Le Premier ministre néerlandais a annoncé lundi quitter la politique après les élections législatives anticipées prévues cet automne.
La coalition gouvernementale néerlandaise quitte le pouvoir, victime de débats houleux entre les quatre partis la composant.
Mark Rutte était appelé « Teflon » car les scandales et crises politiques glissaient sur lui comme une crêpe sur une poêle. Le Premier ministre, qui a été le plus longtemps au pouvoir dans l’histoire des Pays-Bas, n’a pourtant pas résisté à la dernière crise politique qui a secoué son gouvernement. Le chef du parti de droite libérale VVD, âgé de 56 ans, a créé la surprise lundi en annonçant qu’il quitterait la politique à l’issue des élections législatives anticipées prévues pour l’automne prochain et qui sont provoquées par l’effondrement de son gouvernement après des luttes intestines sur le thème de l’asile.
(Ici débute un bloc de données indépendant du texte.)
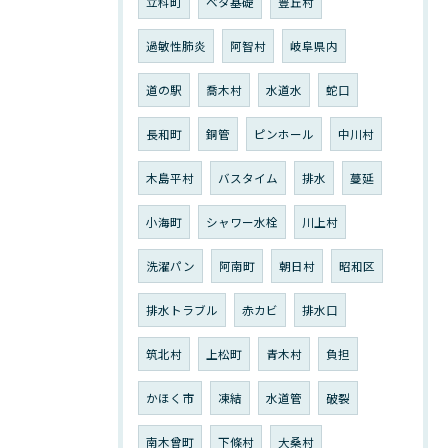
立科町
ベタ基礎
豊丘村
過敏性肺炎
阿智村
岐阜県内
道の駅
喬木村
水道水
蛇口
長和町
銅管
ピンホール
中川村
木島平村
バスタイム
排水
蔓延
小海町
シャワー水栓
川上村
洗濯パン
阿南町
朝日村
昭和区
排水トラブル
赤カビ
排水口
筑北村
上松町
青木村
負担
かほく市
凍結
水道管
破裂
南木曾町
下條村
大桑村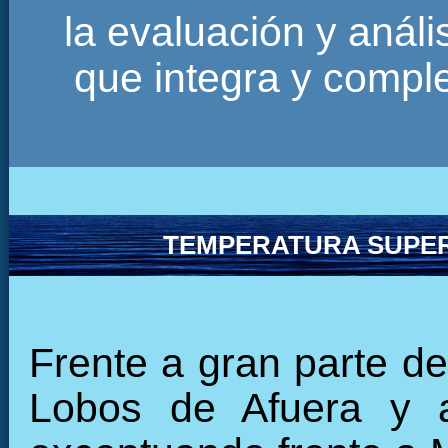
la evaluación y anál
que integra y comp
TEMPERATURA SUPER
Frente a gran parte de 
Lobos de Afuera y 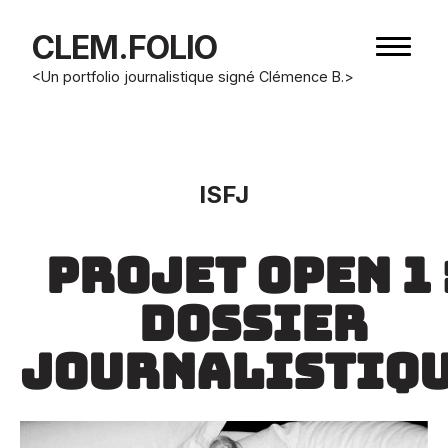
CLEM.FOLIO
Bouton
de
<Un portfolio journalistique signé Clémence B.>
navigat
ISFJ
projet open 1 
dossier
journalistiq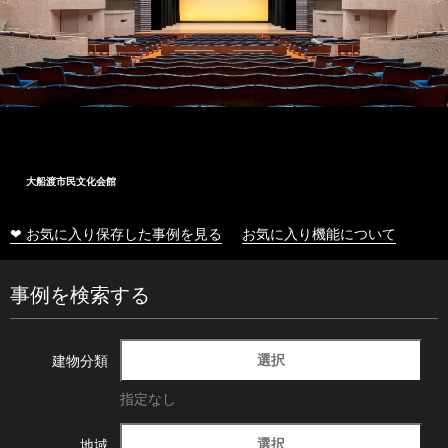
大船渡市民文化会館
❤ お気に入り保存した事例を見る
お気に入り機能について
事例を検索する
選択
建物分類
指定なし
選択
地域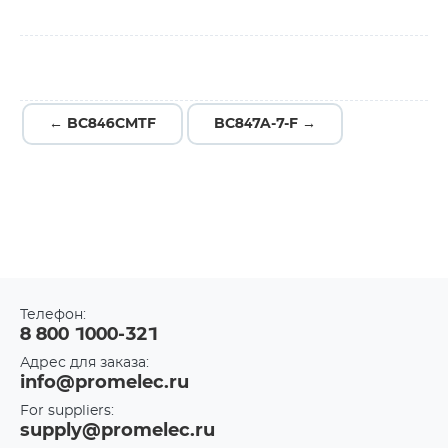
← BC846CMTF
BC847A-7-F →
Телефон:
8 800 1000-321
Адрес для заказа:
info@promelec.ru
For suppliers:
supply@promelec.ru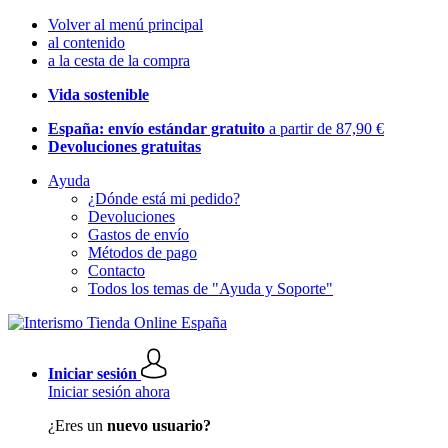
Volver al menú principal
al contenido
a la cesta de la compra
Vida sostenible
España: envío estándar gratuito
a partir de 87,90 €
Devoluciones gratuitas
Ayuda
¿Dónde está mi pedido?
Devoluciones
Gastos de envío
Métodos de pago
Contacto
Todos los temas de "Ayuda y Soporte"
Iniciar sesión
Iniciar sesión ahora
¿Eres un
nuevo usuario?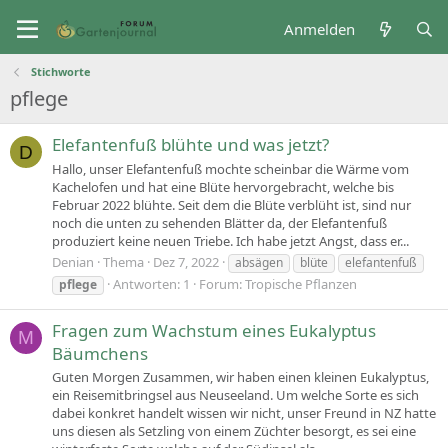
Anmelden
Stichworte
pflege
Elefantenfuß blühte und was jetzt?
D
Hallo, unser Elefantenfuß mochte scheinbar die Wärme vom
Kachelofen und hat eine Blüte hervorgebracht, welche bis
Februar 2022 blühte. Seit dem die Blüte verblüht ist, sind nur
noch die unten zu sehenden Blätter da, der Elefantenfuß
produziert keine neuen Triebe. Ich habe jetzt Angst, dass er...
Denian
Thema
Dez 7, 2022
absägen
blüte
elefantenfuß
Antworten: 1
Forum:
Tropische Pflanzen
pflege
Fragen zum Wachstum eines Eukalyptus
M
Bäumchens
Guten Morgen Zusammen, wir haben einen kleinen Eukalyptus,
ein Reisemitbringsel aus Neuseeland. Um welche Sorte es sich
dabei konkret handelt wissen wir nicht, unser Freund in NZ hatte
uns diesen als Setzling von einem Züchter besorgt, es sei eine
Le pilier de la politique européenne avait survécu à une précédente démission et à de multiples élections en raison de ses compétences dans les coulisses et de son image de « Monsieur Tout-le-Monde ». Mais M. Rutte, le Premier ministre qui sera resté le plus longtemps en fonction dans l’histoire des Pays-Bas, a surpris en proposant des mesures clivantes autour de l’accueil des demandeurs d’asile tout en sachant que deux des quatre partis de son gouvernement de coalition les refuseraient. Ces derniers ne sont logiquement pas parvenus à trouver un accord, provoquant la chute du gouvernement vendredi.
Le Premier ministre sortant a fait samedi une arrivée très discrète, dont il a le secret, à la résidence de la famille royale à La Haye afin de remettre sa démission au roi, conduisant une voiture de la marque Saab. Depuis la semaine dernière, la presse néerlandaise tente de comprendre pourquoi ce fin stratège politique, rompu à composer avec d’autres partis, a pris le risque de faire tomber un gouvernement en place depuis seulement un an et demi. En réalité, M. Rutte semble avoir privilégié la lutte de pouvoir au sein de son parti de droite libérale, VVD (Parti populaire pour la liberté et la démocratie), d’autres membres défendant une ligne plus dure que lui sur l’immigration et l’accueil des réfugiés.
Vélo et pommes
M. Rutte a longtemps misé sur une image d’homme politique proche des gens, minutieusement cultivée lors de ses apparitions publiques. Au fil des ans, il a régulièrement été photographié et filmé par la presse nationale en train de circuler à vélo, alors qu’il se rendait à des réunions avec des dirigeants étrangers, grignotant une pomme d’une main, tenant son guidon de l’autre.
Le plus jeune de sept enfants, son père Izaak était commerçant, tandis que sa mère Mieke était la sœur de la première femme d’Izaak, décédée dans un camp d’internement japonais dans les Indes néerlandaises (actuelle Indonésie) pendant la Seconde Guerre mondiale, son frère Wim est décédé en 1989 des suites du sida. Lui qui rêvait d’abord d’une carrière de pianiste a fréquenté la prestigieuse université de Leyde avant de rejoindre le géant anglo-néerlandais de l’agroalimentaire Unilever, travaillant au sein du département du beurre de cacahuètes, un mets très populaire aux Pays-Bas.
Concurrence de l’extrême droite
Admirateur de figures politiques britanniques comme Winston Churchill et Margaret Thatcher, Mark Rutte est devenu Premier ministre en 2010, en formant un gouvernement de coalition grâce au soutien au Parlement du dirigeant du parti d’extrême droite PVV, Geert Wilders. En retirant son soutien au gouvernement, M. Wilders avait précipité la chute de ce dernier en 2012, provoquant la tenue d’élections législatives anticipées. Mais malgré plusieurs tentatives, il n’est jamais parvenu à faire tomber M. Rutte.
Si M. Wilders n’a pas pu le détrôner, c’est parce que Mark Rutte reprend régulièrement des éléments de sa rhétorique anti-immigration, estiment une partie de ses détracteurs. M. Rutte a pris les rênes de sa quatrième coalition en janvier 2022 après un record de 271 jours de négociations. Son précédent gouvernement avait fini par démissionner en janvier 2021, à la suite d’un scandale : des milliers de parents avaient été accusés à tort de fraude aux allocations familiales, sur fond de profilage ethnique.
Ce mandat avait aussi été marqué par des tensions entre M. Rutte et des pays du sud de l’Europe qui le surnommaient « Monsieur Non », en raison de son opposition au déblocage d’aides européennes au début de la crise sanitaire du Covid-19. Mais il a trouvé une cause commune avec l’Allemagne et la France sur de nombreuses questions et a été un fervent partisan de l’Ukraine dans sa lutte contre l’invasion russe.